Tokoyo: The Tower of Perpetuity (Nintendo Switch) Review

A New Albeit Limited Take on Roguelikes

By Alex Orona

Tokoyo is a new anime roguelike game from publisher Playsim, that brings some cutesy chibi art to a simplified take on the genre. There’s unique variations to randomized dungeon generation as well as combat, but in the end takes more away than adds to what could be a competent platformer. 

Tokoyo: The Tower of Perpetuity wears a lot of hats. It is a 2D puzzle platformer that has you ascending an endless tower, avoiding traps, enemies, and solving puzzles to progress. It is also a roguelike, as the tower is procedurally generated and once you die, your run starts again from the beginning, losing all upgrades you had gathered along the way. The tower itself, while procedurally generated, resets every 24 hours, so if you map out a good route and have a good memory, there’s a time limit for you. 

It also has combat elements, specifically a single spell that when activated will perform AOE attacks on the screen for up to 10 seconds. After the spell is done, there is a long cooldown period of roughly 45 seconds before the ability can be used again. This leaves a lot of downtime where you have no actions to perform other than jumping and dodging enemies. There are tons of upgrades to unlock but most offer passive boosts like max HP increases or aoe attacks when hit by enemies. Considering the key word is PASSIVE, the gameplay feels like having one hand tied behind your back. 

Other than those things, there isn’t much to Tokoyo. There are other characters to use which vary their one ability, and there are unlockable journal entries giving context to your characters, but otherwise the gameplay mechanics remain the same throughout. There’s a lot of challenges within the depths of this tower but outside of the 24 hour reset, it plays very similarly every time you get into a run so the value is in perfecting your routine per reset. 

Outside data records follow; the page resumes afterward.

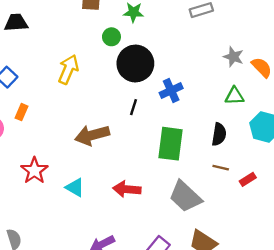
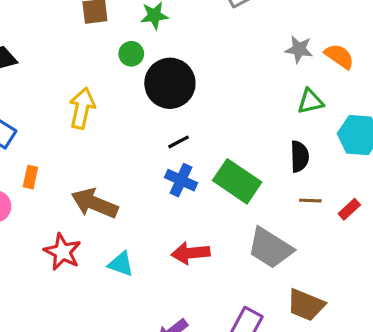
blue cross: (171, 90) -> (181, 180), moved, turned -30
black line: (134, 107) -> (179, 142), turned 56
brown arrow: (92, 135) -> (95, 203), moved, turned 48
green rectangle: (170, 144) -> (237, 181), turned -52

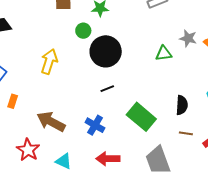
green triangle: (310, 101) -> (164, 53), moved
blue cross: (181, 180) -> (95, 125), moved
gray trapezoid: (270, 248) -> (158, 160), turned 32

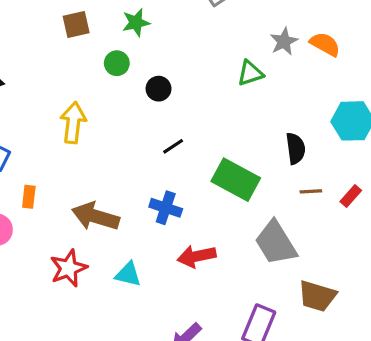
gray star: (188, 38) -> (284, 41), turned -30
black circle: (106, 51) -> (159, 89), size x0.5
red star: (28, 150) -> (69, 268), turned 30

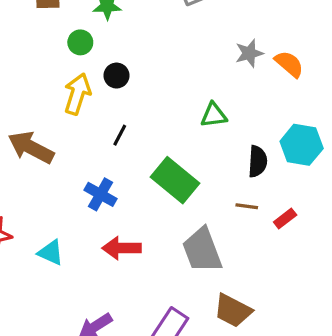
green triangle: (250, 73) -> (214, 115), moved
yellow arrow: (73, 123) -> (77, 94), moved
black line: (173, 146) -> (120, 135), turned -40
black semicircle: (295, 148) -> (258, 161), moved
brown arrow: (96, 216) -> (31, 147), moved

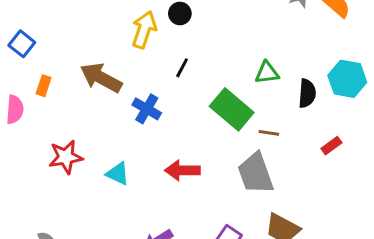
green triangle: (214, 115) -> (267, 73), moved
blue cross: (101, 194) -> (147, 109), moved
brown line: (247, 206) -> (269, 133), moved

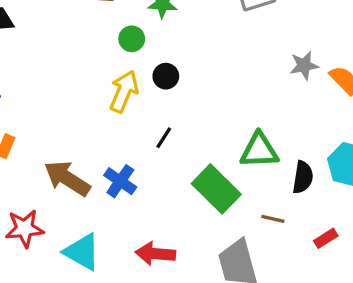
green triangle: (267, 73) -> (259, 150), size x1.4
brown arrow: (101, 78) -> (67, 178), moved
brown line: (269, 133) -> (273, 219), moved
cyan triangle: (118, 174) -> (82, 252), size x1.4

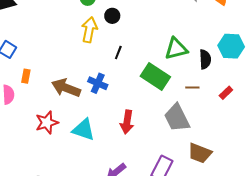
red arrow: (155, 254) -> (127, 122), turned -75

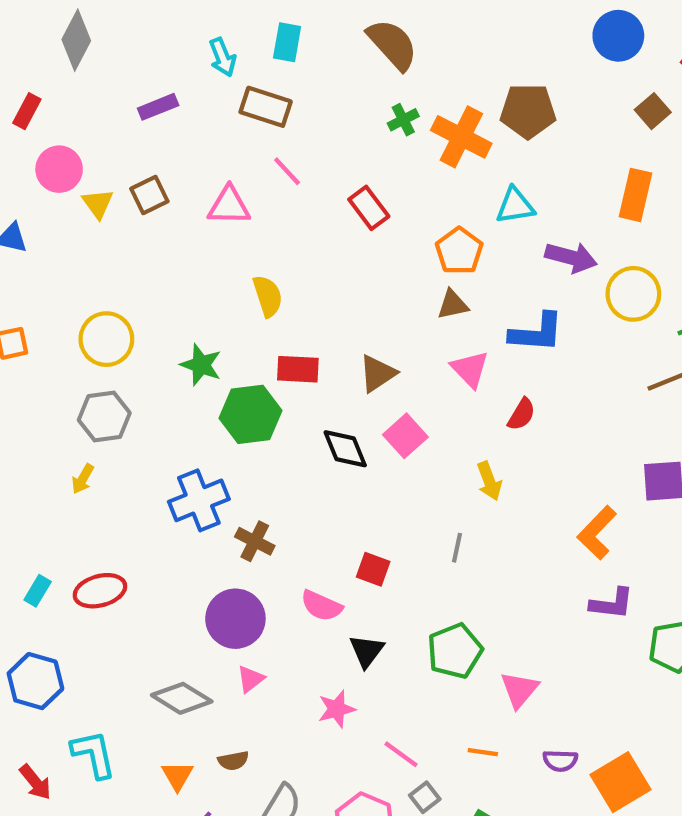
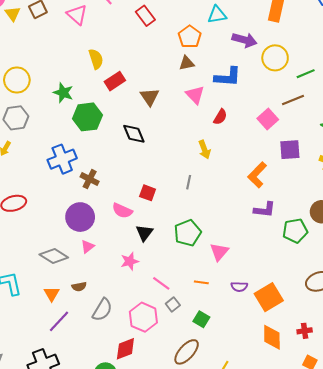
pink triangle: (229, 206) -> (77, 15), turned 40
red rectangle: (298, 369) -> (115, 81), moved, turned -36
brown triangle: (377, 373) -> (150, 97), turned -30
pink square: (405, 436) -> (268, 119), moved

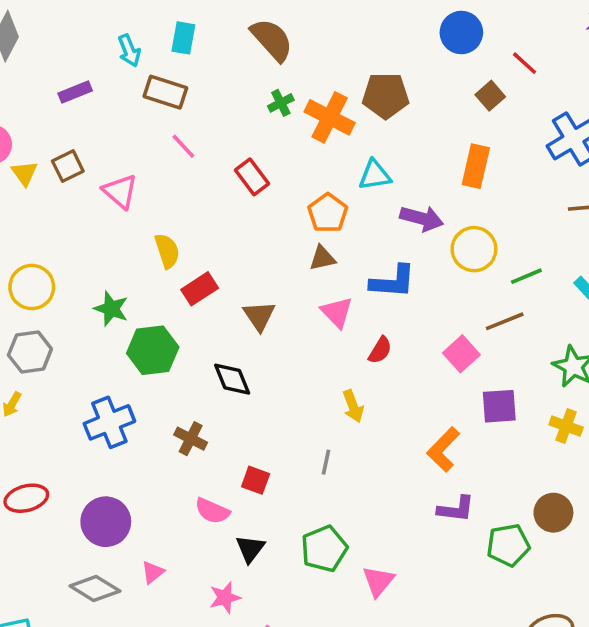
pink triangle: (77, 15) -> (120, 191), moved
brown cross: (90, 179) -> (191, 439), moved
purple circle: (80, 217) -> (106, 522), moved

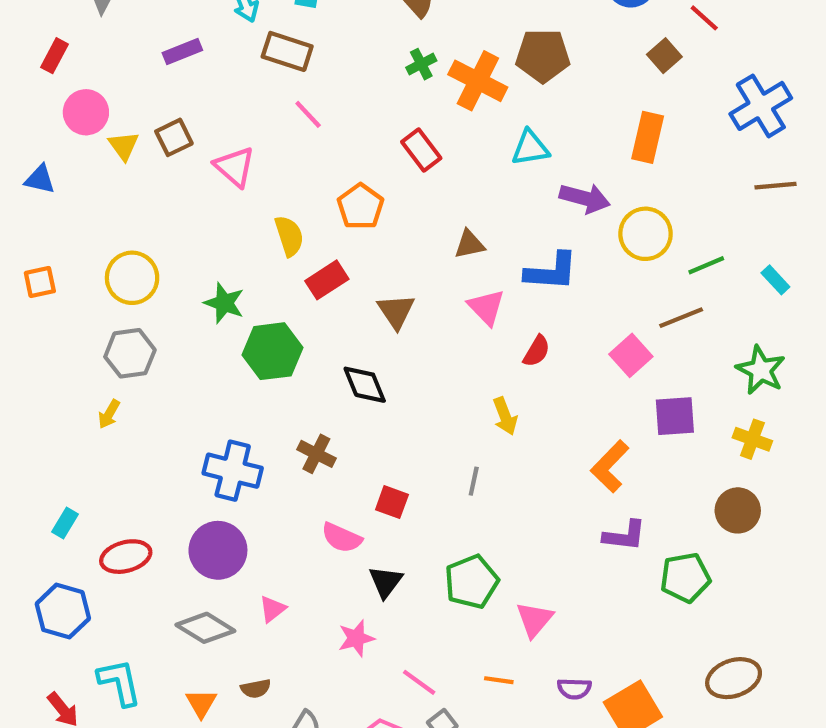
red rectangle: (252, 177) -> (421, 150), moved
orange pentagon: (328, 213) -> (360, 207), moved
blue cross: (109, 422) -> (233, 471), moved, turned 36
red ellipse: (26, 498) -> (126, 557), moved
brown circle: (553, 513) -> (738, 510), moved

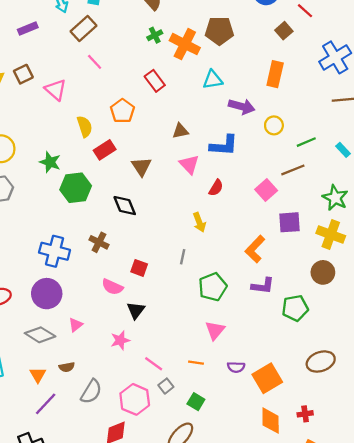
brown rectangle: (287, 51) -> (83, 28), turned -60
yellow circle: (646, 234) -> (274, 125), size x0.7
yellow cross: (752, 439) -> (331, 235), size x1.4
green pentagon: (472, 582) -> (213, 287), moved

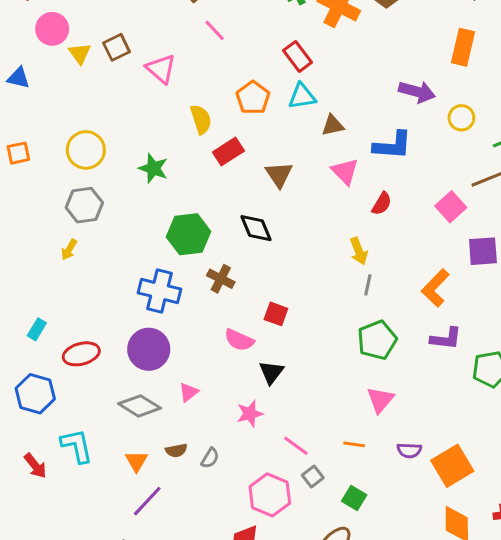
cyan triangle: (213, 80) -> (302, 96), moved
green hexagon: (76, 188) -> (189, 234), moved
gray line: (183, 257) -> (368, 285), moved
gray semicircle: (91, 392) -> (210, 458), moved, size x0.6

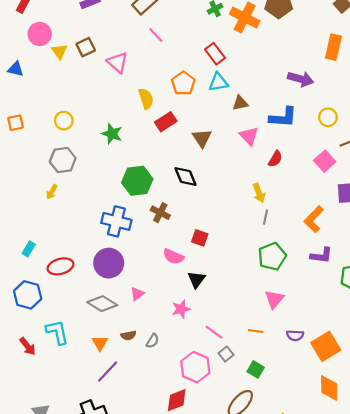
yellow circle: (461, 118) -> (328, 117), moved
yellow circle: (86, 150) -> (64, 121), size x0.7

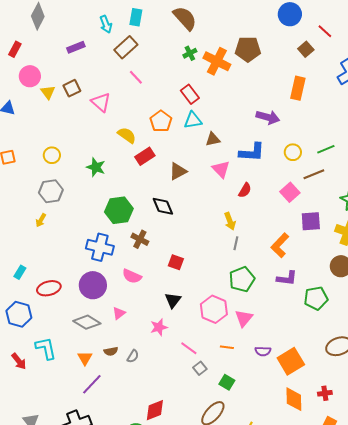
yellow semicircle: (146, 99) -> (127, 135), turned -36
brown triangle: (202, 138) -> (178, 171), turned 36
pink semicircle: (173, 256) -> (132, 276), moved
pink hexagon: (195, 367) -> (214, 309), moved

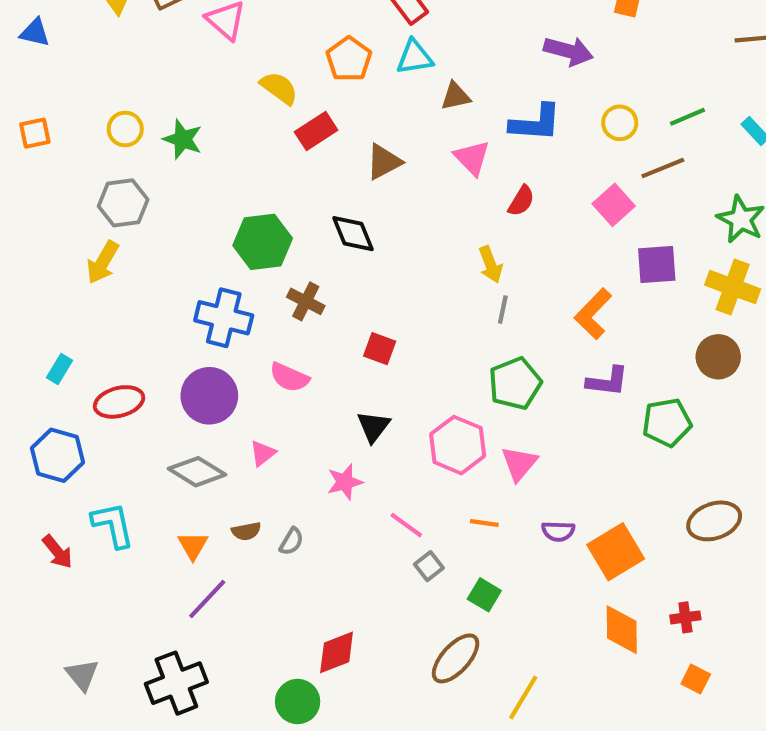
green star: (96, 167) -> (183, 139), moved
yellow arrow: (41, 220) -> (103, 262), size x1.5

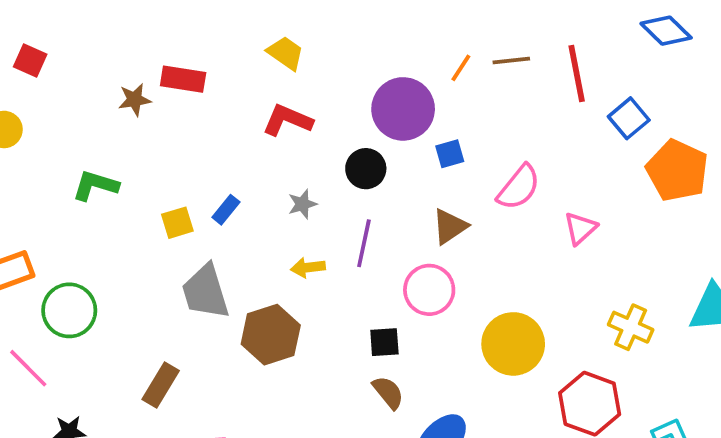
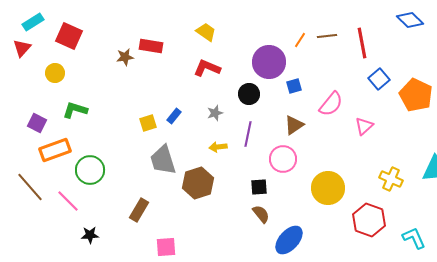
red square: (30, 60) -> (69, 36), size x1.5
blue square: (629, 118) -> (379, 79), moved
green L-shape: (95, 185) -> (75, 110), moved

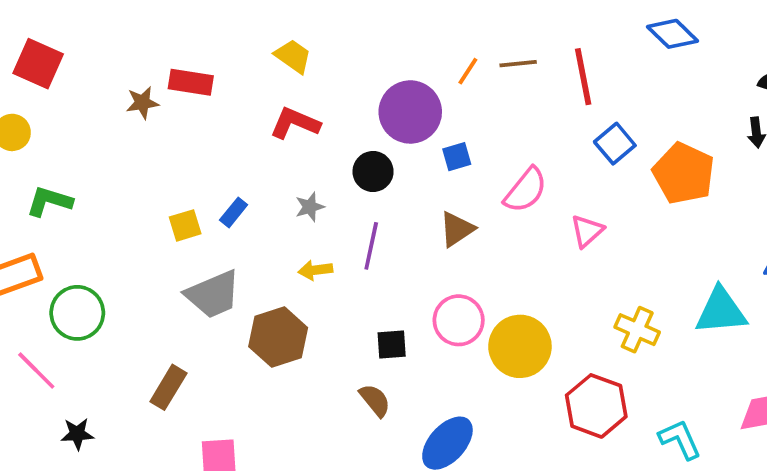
pink circle: (283, 159) -> (459, 320), moved
gray trapezoid: (163, 160) -> (213, 294), turned -96
brown semicircle: (261, 214) -> (375, 400), moved

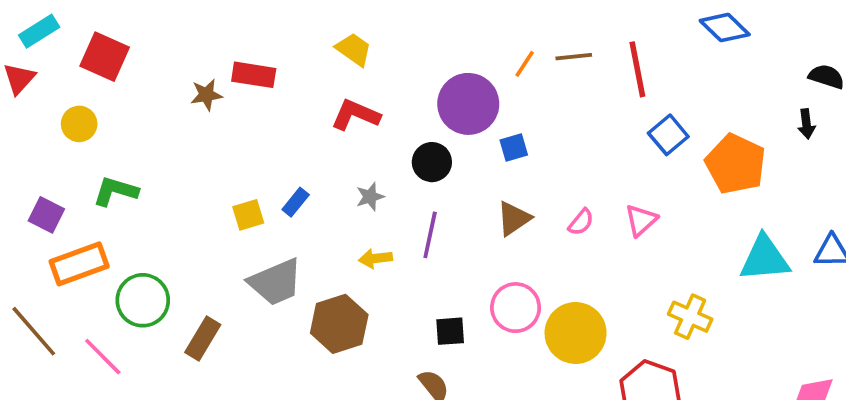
pink semicircle: (526, 190) -> (581, 222), moved, size x0.6
cyan triangle: (721, 311) -> (765, 258), moved
brown rectangle: (168, 387) -> (203, 338), moved

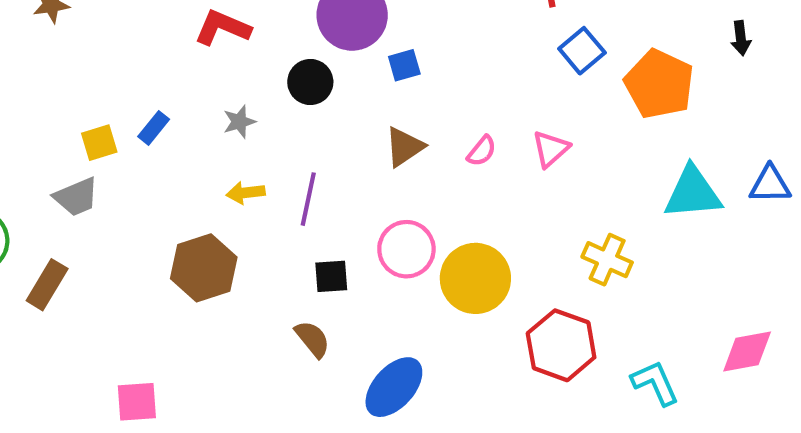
purple line: (430, 235) -> (308, 199), moved
gray trapezoid: (276, 282) -> (76, 197), moved, size x0.7

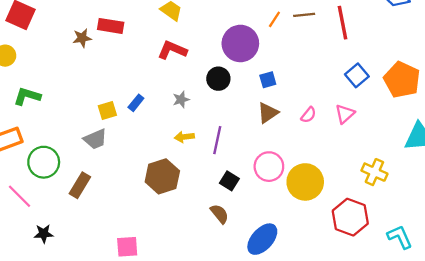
blue square: (582, 51) -> (357, 75), moved
blue square: (404, 65) -> (268, 80), moved
black square: (331, 276) -> (229, 181), turned 36

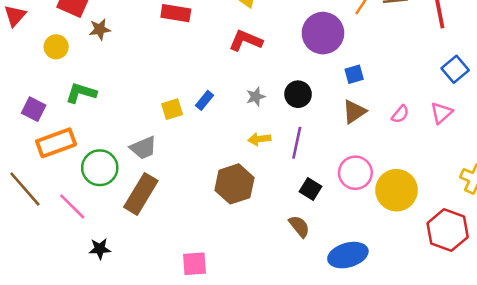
brown star: (82, 38) -> (100, 29), moved
black circle: (218, 79) -> (298, 94), moved
gray trapezoid: (95, 139) -> (143, 148), moved
brown rectangle: (80, 185) -> (141, 194), size x1.4
blue ellipse: (262, 239) -> (348, 255), turned 32

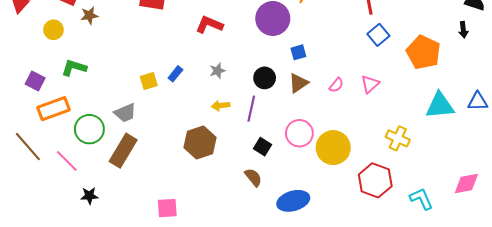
blue square: (455, 69) -> (378, 35), moved
black circle: (298, 94) -> (265, 78), moved

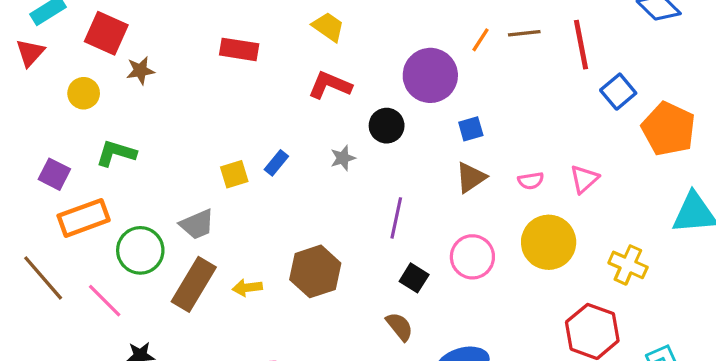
blue square: (378, 35) -> (618, 92), moved
black circle: (265, 78) -> (387, 126), moved
pink semicircle: (336, 85) -> (531, 181), turned 42
yellow arrow: (221, 106) -> (247, 288), moved
yellow circle: (333, 148) -> (549, 242), moved

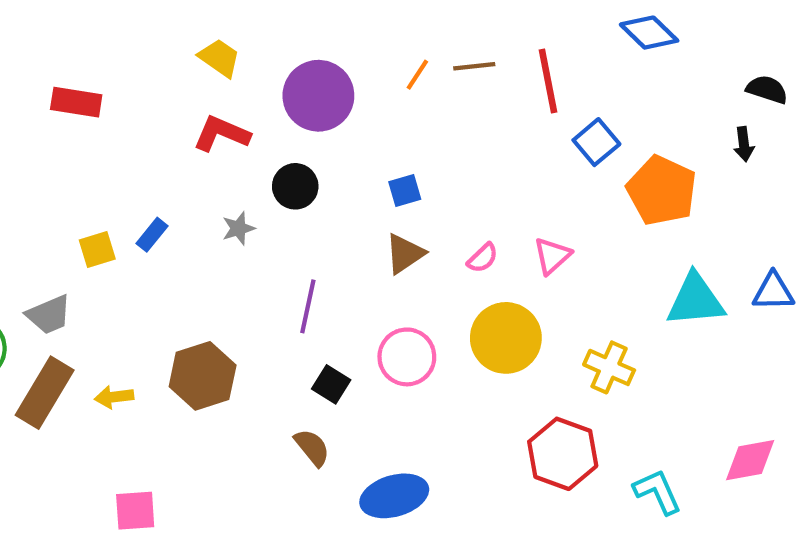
red rectangle: (239, 49) -> (76, 102), moved
purple circle: (430, 75) -> (318, 96), moved
pink semicircle: (531, 181) -> (483, 258), turned -35

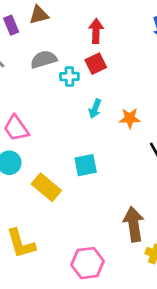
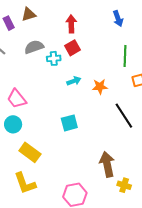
cyan arrow: (95, 109) -> (74, 81), turned -128
yellow rectangle: (46, 187) -> (30, 152), moved

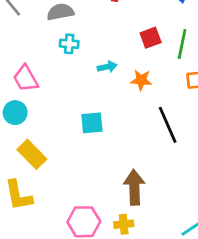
red square: (72, 48) -> (151, 38), moved
cyan cross: (54, 58) -> (69, 44), moved
yellow cross: (124, 185) -> (124, 224), moved, turned -32

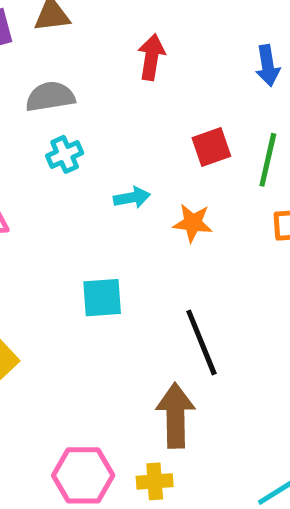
cyan cross: (69, 44) -> (65, 154), turned -30
black line: (168, 125) -> (201, 342), moved

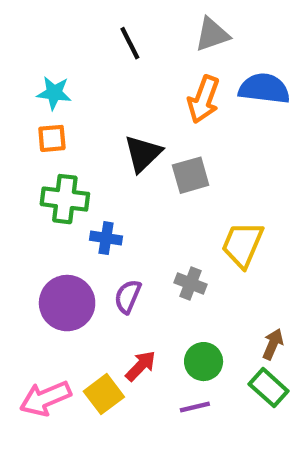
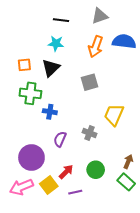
black line: (130, 43) -> (61, 20), turned -56
cyan star: (54, 93) -> (56, 43), moved
black triangle: (143, 154) -> (51, 68), moved
purple circle: (67, 303) -> (31, 158), moved
purple line: (195, 407) -> (75, 192), moved

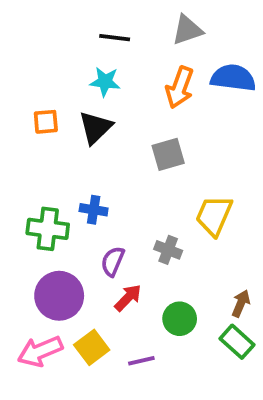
green cross: (30, 93) -> (48, 229), moved
red arrow: (66, 172) -> (128, 298), moved

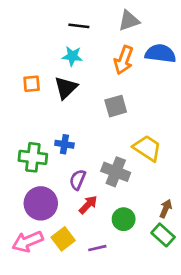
yellow trapezoid: (214, 215) -> (147, 148), turned 100
gray cross: (168, 250) -> (116, 172), size x1.5

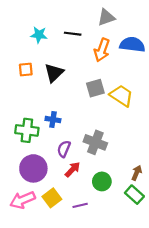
black line: (79, 26) -> (73, 34), moved
cyan star: (72, 56) -> (39, 35), moved
yellow trapezoid: (147, 148) -> (121, 96), moved

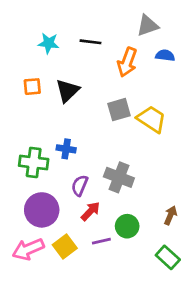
gray triangle: (106, 17) -> (147, 26), moved
blue semicircle: (132, 45) -> (165, 55), size x0.6
green rectangle: (134, 195) -> (168, 257), moved
purple line: (80, 205) -> (101, 241), moved

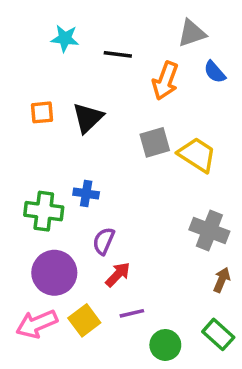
cyan star: (48, 43) -> (65, 38), moved
blue semicircle: (165, 55) -> (215, 72), turned -138
gray cross: (119, 177) -> (209, 230), moved
green circle: (127, 226) -> (165, 345), moved

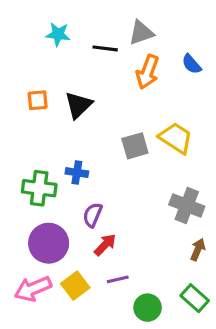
gray triangle: (192, 33) -> (141, 33), moved
gray square: (155, 142) -> (135, 146), moved

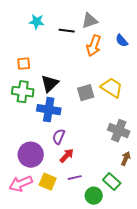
black triangle: (78, 105) -> (50, 84), moved
blue cross: (77, 173) -> (49, 110), size x1.6
green cross: (39, 188) -> (23, 92), moved
yellow square: (75, 286) -> (48, 182), turned -30
green rectangle: (195, 298) -> (112, 182), moved

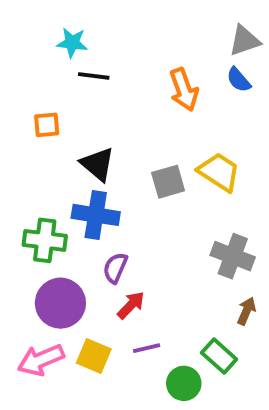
gray triangle: (90, 21) -> (244, 41), moved
black line: (67, 31) -> (94, 76), moved
orange arrow: (94, 46) -> (184, 90), turned -40
black triangle: (50, 84) -> (98, 164), turned -36
green cross: (23, 92) -> (45, 240), moved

Taking multiple genres and combining them only works if the sum is greater than the parts and in this case they feel lesser than. The 24 hour reset gives an opportunity for mastering your skills, but it also hinders the excitement of not knowing what’s around the corner. Also only having a single skill on a lengthy cool down feels limiting just for the sake of simplifying. The overall design and mechanics feel solid but there needs to be more to rope me into more than a few minutes of this game at a time. I will continue to check in on Tokoyo for a run here or there, but generally speaking I have no plans of continuing on this for the long term.